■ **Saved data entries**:
>>

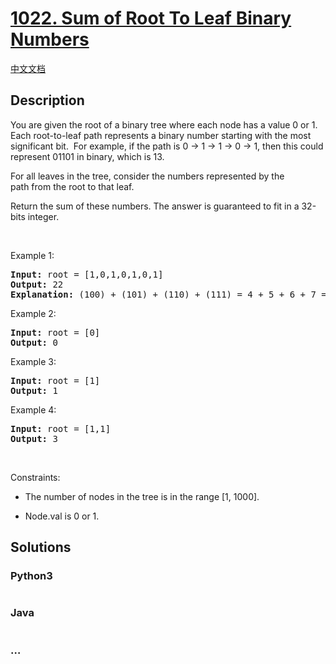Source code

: * [[https://leetcode.com/problems/sum-of-root-to-leaf-binary-numbers][1022.
Sum of Root To Leaf Binary Numbers]]
  :PROPERTIES:
  :CUSTOM_ID: sum-of-root-to-leaf-binary-numbers
  :END:
[[./solution/1000-1099/1022.Sum of Root To Leaf Binary Numbers/README.org][中文文档]]

** Description
   :PROPERTIES:
   :CUSTOM_ID: description
   :END:

#+begin_html
  <p>
#+end_html

You are given the root of a binary tree where each node has a value 0 or
1.  Each root-to-leaf path represents a binary number starting with the
most significant bit.  For example, if the path is 0 -> 1 -> 1 -> 0 ->
1, then this could represent 01101 in binary, which is 13.

#+begin_html
  </p>
#+end_html

#+begin_html
  <p>
#+end_html

For all leaves in the tree, consider the numbers represented by the
path from the root to that leaf.

#+begin_html
  </p>
#+end_html

#+begin_html
  <p>
#+end_html

Return the sum of these numbers. The answer is guaranteed to fit in a
32-bits integer.

#+begin_html
  </p>
#+end_html

#+begin_html
  <p>
#+end_html

 

#+begin_html
  </p>
#+end_html

#+begin_html
  <p>
#+end_html

Example 1:

#+begin_html
  </p>
#+end_html

#+begin_html
  <pre>
  <strong>Input:</strong> root = [1,0,1,0,1,0,1]
  <strong>Output:</strong> 22
  <strong>Explanation: </strong>(100) + (101) + (110) + (111) = 4 + 5 + 6 + 7 = 22
  </pre>
#+end_html

#+begin_html
  <p>
#+end_html

Example 2:

#+begin_html
  </p>
#+end_html

#+begin_html
  <pre>
  <strong>Input:</strong> root = [0]
  <strong>Output:</strong> 0
  </pre>
#+end_html

#+begin_html
  <p>
#+end_html

Example 3:

#+begin_html
  </p>
#+end_html

#+begin_html
  <pre>
  <strong>Input:</strong> root = [1]
  <strong>Output:</strong> 1
  </pre>
#+end_html

#+begin_html
  <p>
#+end_html

Example 4:

#+begin_html
  </p>
#+end_html

#+begin_html
  <pre>
  <strong>Input:</strong> root = [1,1]
  <strong>Output:</strong> 3
  </pre>
#+end_html

#+begin_html
  <p>
#+end_html

 

#+begin_html
  </p>
#+end_html

#+begin_html
  <p>
#+end_html

Constraints:

#+begin_html
  </p>
#+end_html

#+begin_html
  <ul>
#+end_html

#+begin_html
  <li>
#+end_html

The number of nodes in the tree is in the range [1, 1000].

#+begin_html
  </li>
#+end_html

#+begin_html
  <li>
#+end_html

Node.val is 0 or 1.

#+begin_html
  </li>
#+end_html

#+begin_html
  </ul>
#+end_html

** Solutions
   :PROPERTIES:
   :CUSTOM_ID: solutions
   :END:

#+begin_html
  <!-- tabs:start -->
#+end_html

*** *Python3*
    :PROPERTIES:
    :CUSTOM_ID: python3
    :END:
#+begin_src python
#+end_src

*** *Java*
    :PROPERTIES:
    :CUSTOM_ID: java
    :END:
#+begin_src java
#+end_src

*** *...*
    :PROPERTIES:
    :CUSTOM_ID: section
    :END:
#+begin_example
#+end_example

#+begin_html
  <!-- tabs:end -->
#+end_html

<<

Check each line of the entries, and copy the ones that contain "Output".

  <strong>Output:</strong> 22
  <strong>Output:</strong> 0
  <strong>Output:</strong> 1
  <strong>Output:</strong> 3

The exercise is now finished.